Exercise aim → Extract every line from the records below and reproduce each one word for word, keeping the original order.

Saved data entries:
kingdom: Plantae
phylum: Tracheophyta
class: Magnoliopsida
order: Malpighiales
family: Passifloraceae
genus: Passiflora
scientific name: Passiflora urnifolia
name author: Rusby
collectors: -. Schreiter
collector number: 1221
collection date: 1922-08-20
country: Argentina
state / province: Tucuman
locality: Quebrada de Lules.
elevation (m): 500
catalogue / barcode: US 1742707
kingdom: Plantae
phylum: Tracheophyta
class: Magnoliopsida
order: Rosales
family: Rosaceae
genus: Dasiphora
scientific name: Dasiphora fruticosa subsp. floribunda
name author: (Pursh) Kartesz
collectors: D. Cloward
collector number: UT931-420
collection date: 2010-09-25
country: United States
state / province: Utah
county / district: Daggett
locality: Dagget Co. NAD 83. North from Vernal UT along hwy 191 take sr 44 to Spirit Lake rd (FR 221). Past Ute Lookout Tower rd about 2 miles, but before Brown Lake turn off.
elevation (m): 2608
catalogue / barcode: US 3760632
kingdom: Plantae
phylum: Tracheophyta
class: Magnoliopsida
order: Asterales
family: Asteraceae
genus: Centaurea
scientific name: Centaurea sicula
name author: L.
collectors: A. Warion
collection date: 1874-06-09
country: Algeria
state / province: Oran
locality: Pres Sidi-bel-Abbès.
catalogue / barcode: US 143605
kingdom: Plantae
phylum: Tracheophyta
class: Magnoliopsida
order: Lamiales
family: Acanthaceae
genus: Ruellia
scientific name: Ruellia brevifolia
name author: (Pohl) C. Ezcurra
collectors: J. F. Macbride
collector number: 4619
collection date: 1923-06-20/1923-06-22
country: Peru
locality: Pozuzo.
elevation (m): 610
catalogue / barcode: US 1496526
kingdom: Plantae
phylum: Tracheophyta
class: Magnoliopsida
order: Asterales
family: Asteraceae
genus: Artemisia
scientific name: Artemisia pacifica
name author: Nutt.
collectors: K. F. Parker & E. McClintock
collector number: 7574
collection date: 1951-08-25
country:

Answer to this problem →
kingdom: Plantae
phylum: Tracheophyta
class: Magnoliopsida
order: Malpighiales
family: Passifloraceae
genus: Passiflora
scientific name: Passiflora urnifolia
name author: Rusby
collectors: -. Schreiter
collector number: 1221
collection date: 1922-08-20
country: Argentina
state / province: Tucuman
locality: Quebrada de Lules.
elevation (m): 500
catalogue / barcode: US 1742707
kingdom: Plantae
phylum: Tracheophyta
class: Magnoliopsida
order: Rosales
family: Rosaceae
genus: Dasiphora
scientific name: Dasiphora fruticosa subsp. floribunda
name author: (Pursh) Kartesz
collectors: D. Cloward
collector number: UT931-420
collection date: 2010-09-25
country: United States
state / province: Utah
county / district: Daggett
locality: Dagget Co. NAD 83. North from Vernal UT along hwy 191 take sr 44 to Spirit Lake rd (FR 221). Past Ute Lookout Tower rd about 2 miles, but before Brown Lake turn off.
elevation (m): 2608
catalogue / barcode: US 3760632
kingdom: Plantae
phylum: Tracheophyta
class: Magnoliopsida
order: Asterales
family: Asteraceae
genus: Centaurea
scientific name: Centaurea sicula
name author: L.
collectors: A. Warion
collection date: 1874-06-09
country: Algeria
state / province: Oran
locality: Pres Sidi-bel-Abbès.
catalogue / barcode: US 143605
kingdom: Plantae
phylum: Tracheophyta
class: Magnoliopsida
order: Lamiales
family: Acanthaceae
genus: Ruellia
scientific name: Ruellia brevifolia
name author: (Pohl) C. Ezcurra
collectors: J. F. Macbride
collector number: 4619
collection date: 1923-06-20/1923-06-22
country: Peru
locality: Pozuzo.
elevation (m): 610
catalogue / barcode: US 1496526
kingdom: Plantae
phylum: Tracheophyta
class: Magnoliopsida
order: Asterales
family: Asteraceae
genus: Artemisia
scientific name: Artemisia pacifica
name author: Nutt.
collectors: K. F. Parker & E. McClintock
collector number: 7574
collection date: 1951-08-25
country:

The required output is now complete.